Information:
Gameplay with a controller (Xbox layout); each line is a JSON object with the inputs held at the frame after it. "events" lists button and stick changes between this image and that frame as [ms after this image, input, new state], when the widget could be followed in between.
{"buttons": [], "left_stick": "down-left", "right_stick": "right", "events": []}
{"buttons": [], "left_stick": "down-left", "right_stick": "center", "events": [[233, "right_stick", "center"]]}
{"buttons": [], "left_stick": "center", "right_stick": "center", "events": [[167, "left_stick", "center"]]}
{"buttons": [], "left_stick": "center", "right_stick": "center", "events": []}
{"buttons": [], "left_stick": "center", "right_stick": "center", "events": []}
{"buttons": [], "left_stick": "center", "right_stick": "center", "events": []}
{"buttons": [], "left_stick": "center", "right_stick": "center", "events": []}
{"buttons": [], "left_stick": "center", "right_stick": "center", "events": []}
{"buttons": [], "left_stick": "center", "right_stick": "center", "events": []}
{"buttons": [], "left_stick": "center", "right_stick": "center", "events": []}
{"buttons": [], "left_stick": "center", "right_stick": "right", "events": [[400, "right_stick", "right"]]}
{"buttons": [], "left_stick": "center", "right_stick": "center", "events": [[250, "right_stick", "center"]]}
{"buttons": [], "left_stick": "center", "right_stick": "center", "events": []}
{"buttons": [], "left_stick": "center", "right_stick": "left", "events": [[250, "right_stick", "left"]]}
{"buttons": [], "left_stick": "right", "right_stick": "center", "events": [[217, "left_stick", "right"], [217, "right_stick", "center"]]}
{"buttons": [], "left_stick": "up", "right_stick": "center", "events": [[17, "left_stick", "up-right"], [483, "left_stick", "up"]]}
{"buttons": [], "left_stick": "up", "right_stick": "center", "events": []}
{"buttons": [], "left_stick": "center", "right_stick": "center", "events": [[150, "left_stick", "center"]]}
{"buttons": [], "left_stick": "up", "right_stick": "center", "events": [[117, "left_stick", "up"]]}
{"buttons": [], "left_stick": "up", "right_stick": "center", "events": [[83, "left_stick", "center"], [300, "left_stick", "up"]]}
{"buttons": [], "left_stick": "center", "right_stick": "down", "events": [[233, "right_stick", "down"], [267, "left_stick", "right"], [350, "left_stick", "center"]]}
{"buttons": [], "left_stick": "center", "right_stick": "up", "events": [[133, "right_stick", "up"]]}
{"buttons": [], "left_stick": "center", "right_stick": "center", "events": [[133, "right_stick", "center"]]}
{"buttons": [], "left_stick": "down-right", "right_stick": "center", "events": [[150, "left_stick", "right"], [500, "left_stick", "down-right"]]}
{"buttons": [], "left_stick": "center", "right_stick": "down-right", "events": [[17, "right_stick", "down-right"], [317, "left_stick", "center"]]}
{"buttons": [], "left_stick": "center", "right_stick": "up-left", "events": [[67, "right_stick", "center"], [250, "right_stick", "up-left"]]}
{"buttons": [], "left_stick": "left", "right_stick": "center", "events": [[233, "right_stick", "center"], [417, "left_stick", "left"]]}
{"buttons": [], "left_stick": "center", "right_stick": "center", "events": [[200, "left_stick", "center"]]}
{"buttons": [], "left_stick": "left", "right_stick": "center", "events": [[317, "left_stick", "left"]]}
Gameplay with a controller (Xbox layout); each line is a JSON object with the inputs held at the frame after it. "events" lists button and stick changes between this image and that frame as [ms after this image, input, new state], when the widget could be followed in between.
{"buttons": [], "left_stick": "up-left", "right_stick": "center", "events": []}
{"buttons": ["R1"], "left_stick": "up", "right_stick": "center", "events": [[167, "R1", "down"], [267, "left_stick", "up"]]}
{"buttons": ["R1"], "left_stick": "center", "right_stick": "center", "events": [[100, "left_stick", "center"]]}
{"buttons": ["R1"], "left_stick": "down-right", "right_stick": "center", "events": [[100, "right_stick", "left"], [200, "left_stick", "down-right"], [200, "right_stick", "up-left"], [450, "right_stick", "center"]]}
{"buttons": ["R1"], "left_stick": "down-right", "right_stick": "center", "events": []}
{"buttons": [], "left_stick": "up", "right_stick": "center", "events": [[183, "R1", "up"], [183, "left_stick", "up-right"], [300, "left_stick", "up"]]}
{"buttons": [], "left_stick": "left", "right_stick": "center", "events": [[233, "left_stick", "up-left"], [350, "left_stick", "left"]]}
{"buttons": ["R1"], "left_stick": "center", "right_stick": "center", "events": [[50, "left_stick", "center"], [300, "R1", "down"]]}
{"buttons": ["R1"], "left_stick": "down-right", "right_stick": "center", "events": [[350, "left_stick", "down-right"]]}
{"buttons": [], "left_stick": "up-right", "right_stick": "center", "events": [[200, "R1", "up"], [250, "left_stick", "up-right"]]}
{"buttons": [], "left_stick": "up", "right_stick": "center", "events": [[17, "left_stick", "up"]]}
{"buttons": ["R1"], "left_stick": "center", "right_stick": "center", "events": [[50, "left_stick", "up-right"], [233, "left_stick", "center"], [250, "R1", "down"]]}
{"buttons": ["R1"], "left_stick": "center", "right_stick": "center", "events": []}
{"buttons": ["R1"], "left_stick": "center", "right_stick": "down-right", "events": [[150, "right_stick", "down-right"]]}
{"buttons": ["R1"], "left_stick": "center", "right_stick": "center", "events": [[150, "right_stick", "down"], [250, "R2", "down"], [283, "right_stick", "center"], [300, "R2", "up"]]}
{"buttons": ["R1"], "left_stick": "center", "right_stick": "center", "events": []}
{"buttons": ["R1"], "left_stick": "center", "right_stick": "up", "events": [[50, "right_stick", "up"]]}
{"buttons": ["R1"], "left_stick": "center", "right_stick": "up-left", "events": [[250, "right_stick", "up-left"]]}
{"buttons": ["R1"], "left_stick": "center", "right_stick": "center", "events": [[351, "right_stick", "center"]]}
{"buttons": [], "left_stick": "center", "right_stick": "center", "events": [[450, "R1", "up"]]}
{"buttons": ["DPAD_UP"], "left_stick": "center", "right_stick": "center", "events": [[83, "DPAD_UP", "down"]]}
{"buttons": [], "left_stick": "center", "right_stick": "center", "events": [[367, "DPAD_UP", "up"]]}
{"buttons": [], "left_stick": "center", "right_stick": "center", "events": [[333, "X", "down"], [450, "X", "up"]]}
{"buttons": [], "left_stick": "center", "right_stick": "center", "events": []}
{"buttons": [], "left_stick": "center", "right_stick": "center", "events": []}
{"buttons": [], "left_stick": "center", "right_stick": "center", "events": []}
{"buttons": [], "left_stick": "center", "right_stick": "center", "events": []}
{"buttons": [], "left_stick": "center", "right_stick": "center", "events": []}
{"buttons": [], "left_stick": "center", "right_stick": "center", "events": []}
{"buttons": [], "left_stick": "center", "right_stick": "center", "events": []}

Task requirements:
Restate the full listing word for word, leaving out nothing.

Exercise response:
Gameplay with a controller (Xbox layout); each line is a JSON object with the inputs held at the frame after it. "events" lists button and stick changes between this image and that frame as [ms after this image, input, new state], when the widget could be followed in between.
{"buttons": [], "left_stick": "down-left", "right_stick": "right", "events": []}
{"buttons": [], "left_stick": "down-left", "right_stick": "center", "events": [[233, "right_stick", "center"]]}
{"buttons": [], "left_stick": "center", "right_stick": "center", "events": [[167, "left_stick", "center"]]}
{"buttons": [], "left_stick": "center", "right_stick": "center", "events": []}
{"buttons": [], "left_stick": "center", "right_stick": "center", "events": []}
{"buttons": [], "left_stick": "center", "right_stick": "center", "events": []}
{"buttons": [], "left_stick": "center", "right_stick": "center", "events": []}
{"buttons": [], "left_stick": "center", "right_stick": "center", "events": []}
{"buttons": [], "left_stick": "center", "right_stick": "center", "events": []}
{"buttons": [], "left_stick": "center", "right_stick": "center", "events": []}
{"buttons": [], "left_stick": "center", "right_stick": "right", "events": [[400, "right_stick", "right"]]}
{"buttons": [], "left_stick": "center", "right_stick": "center", "events": [[250, "right_stick", "center"]]}
{"buttons": [], "left_stick": "center", "right_stick": "center", "events": []}
{"buttons": [], "left_stick": "center", "right_stick": "left", "events": [[250, "right_stick", "left"]]}
{"buttons": [], "left_stick": "right", "right_stick": "center", "events": [[217, "left_stick", "right"], [217, "right_stick", "center"]]}
{"buttons": [], "left_stick": "up", "right_stick": "center", "events": [[17, "left_stick", "up-right"], [483, "left_stick", "up"]]}
{"buttons": [], "left_stick": "up", "right_stick": "center", "events": []}
{"buttons": [], "left_stick": "center", "right_stick": "center", "events": [[150, "left_stick", "center"]]}
{"buttons": [], "left_stick": "up", "right_stick": "center", "events": [[117, "left_stick", "up"]]}
{"buttons": [], "left_stick": "up", "right_stick": "center", "events": [[83, "left_stick", "center"], [300, "left_stick", "up"]]}
{"buttons": [], "left_stick": "center", "right_stick": "down", "events": [[233, "right_stick", "down"], [267, "left_stick", "right"], [350, "left_stick", "center"]]}
{"buttons": [], "left_stick": "center", "right_stick": "up", "events": [[133, "right_stick", "up"]]}
{"buttons": [], "left_stick": "center", "right_stick": "center", "events": [[133, "right_stick", "center"]]}
{"buttons": [], "left_stick": "down-right", "right_stick": "center", "events": [[150, "left_stick", "right"], [500, "left_stick", "down-right"]]}
{"buttons": [], "left_stick": "center", "right_stick": "down-right", "events": [[17, "right_stick", "down-right"], [317, "left_stick", "center"]]}
{"buttons": [], "left_stick": "center", "right_stick": "up-left", "events": [[67, "right_stick", "center"], [250, "right_stick", "up-left"]]}
{"buttons": [], "left_stick": "left", "right_stick": "center", "events": [[233, "right_stick", "center"], [417, "left_stick", "left"]]}
{"buttons": [], "left_stick": "center", "right_stick": "center", "events": [[200, "left_stick", "center"]]}
{"buttons": [], "left_stick": "left", "right_stick": "center", "events": [[317, "left_stick", "left"]]}
Gameplay with a controller (Xbox layout); each line is a JSON object with the inputs held at the frame after it. "events" lists button and stick changes between this image and that frame as [ms after this image, input, new state], when the widget could be followed in between.
{"buttons": [], "left_stick": "up-left", "right_stick": "center", "events": []}
{"buttons": ["R1"], "left_stick": "up", "right_stick": "center", "events": [[167, "R1", "down"], [267, "left_stick", "up"]]}
{"buttons": ["R1"], "left_stick": "center", "right_stick": "center", "events": [[100, "left_stick", "center"]]}
{"buttons": ["R1"], "left_stick": "down-right", "right_stick": "center", "events": [[100, "right_stick", "left"], [200, "left_stick", "down-right"], [200, "right_stick", "up-left"], [450, "right_stick", "center"]]}
{"buttons": ["R1"], "left_stick": "down-right", "right_stick": "center", "events": []}
{"buttons": [], "left_stick": "up", "right_stick": "center", "events": [[183, "R1", "up"], [183, "left_stick", "up-right"], [300, "left_stick", "up"]]}
{"buttons": [], "left_stick": "left", "right_stick": "center", "events": [[233, "left_stick", "up-left"], [350, "left_stick", "left"]]}
{"buttons": ["R1"], "left_stick": "center", "right_stick": "center", "events": [[50, "left_stick", "center"], [300, "R1", "down"]]}
{"buttons": ["R1"], "left_stick": "down-right", "right_stick": "center", "events": [[350, "left_stick", "down-right"]]}
{"buttons": [], "left_stick": "up-right", "right_stick": "center", "events": [[200, "R1", "up"], [250, "left_stick", "up-right"]]}
{"buttons": [], "left_stick": "up", "right_stick": "center", "events": [[17, "left_stick", "up"]]}
{"buttons": ["R1"], "left_stick": "center", "right_stick": "center", "events": [[50, "left_stick", "up-right"], [233, "left_stick", "center"], [250, "R1", "down"]]}
{"buttons": ["R1"], "left_stick": "center", "right_stick": "center", "events": []}
{"buttons": ["R1"], "left_stick": "center", "right_stick": "down-right", "events": [[150, "right_stick", "down-right"]]}
{"buttons": ["R1"], "left_stick": "center", "right_stick": "center", "events": [[150, "right_stick", "down"], [250, "R2", "down"], [283, "right_stick", "center"], [300, "R2", "up"]]}
{"buttons": ["R1"], "left_stick": "center", "right_stick": "center", "events": []}
{"buttons": ["R1"], "left_stick": "center", "right_stick": "up", "events": [[50, "right_stick", "up"]]}
{"buttons": ["R1"], "left_stick": "center", "right_stick": "up-left", "events": [[250, "right_stick", "up-left"]]}
{"buttons": ["R1"], "left_stick": "center", "right_stick": "center", "events": [[351, "right_stick", "center"]]}
{"buttons": [], "left_stick": "center", "right_stick": "center", "events": [[450, "R1", "up"]]}
{"buttons": ["DPAD_UP"], "left_stick": "center", "right_stick": "center", "events": [[83, "DPAD_UP", "down"]]}
{"buttons": [], "left_stick": "center", "right_stick": "center", "events": [[367, "DPAD_UP", "up"]]}
{"buttons": [], "left_stick": "center", "right_stick": "center", "events": [[333, "X", "down"], [450, "X", "up"]]}
{"buttons": [], "left_stick": "center", "right_stick": "center", "events": []}
{"buttons": [], "left_stick": "center", "right_stick": "center", "events": []}
{"buttons": [], "left_stick": "center", "right_stick": "center", "events": []}
{"buttons": [], "left_stick": "center", "right_stick": "center", "events": []}
{"buttons": [], "left_stick": "center", "right_stick": "center", "events": []}
{"buttons": [], "left_stick": "center", "right_stick": "center", "events": []}
{"buttons": [], "left_stick": "center", "right_stick": "center", "events": []}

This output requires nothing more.